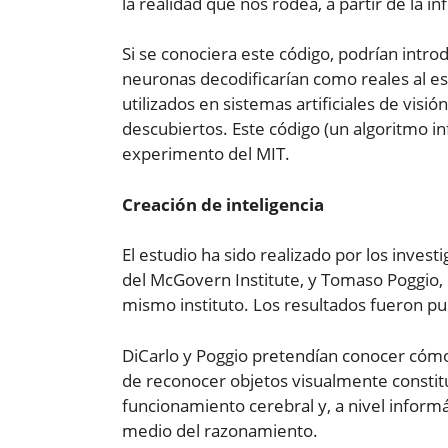
la realidad que nos rodea, a partir de la 
Si se conociera este código, podrían introd
neuronas decodificarían como reales al es
utilizados en sistemas artificiales de visi
descubiertos. Este código (un algoritmo i
experimento del MIT.
Creación de inteligencia
El estudio ha sido realizado por los inves
del McGovern Institute, y Tomaso Poggio
mismo instituto. Los resultados fueron pub
DiCarlo y Poggio pretendían conocer cómo 
de reconocer objetos visualmente constit
funcionamiento cerebral y, a nivel informá
medio del razonamiento.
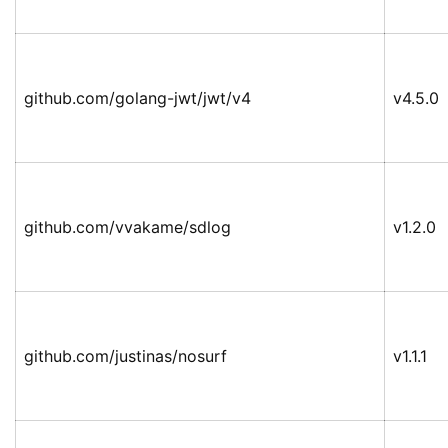
github.com/golang-jwt/jwt/v4
v4.5.0
github.com/vvakame/sdlog
v1.2.0
github.com/justinas/nosurf
v1.1.1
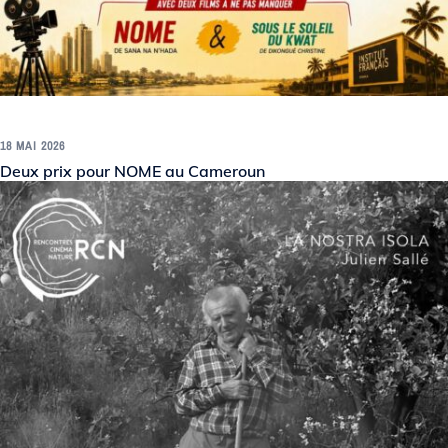
18 MAI 2026
Deux prix pour NOME au Cameroun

● ● ● ● ● ● ●

Exercise prompt: Starting at the first line of the entries, restate word for word everything through the line that holds "de reconocer objetos visualmente constit", both ends included, but omit any pictures.

Answer area:
la realidad que nos rodea, a partir de la 
Si se conociera este código, podrían introd
neuronas decodificarían como reales al es
utilizados en sistemas artificiales de visi
descubiertos. Este código (un algoritmo i
experimento del MIT.
Creación de inteligencia
El estudio ha sido realizado por los inves
del McGovern Institute, y Tomaso Poggio
mismo instituto. Los resultados fueron pub
DiCarlo y Poggio pretendían conocer cómo 
de reconocer objetos visualmente constit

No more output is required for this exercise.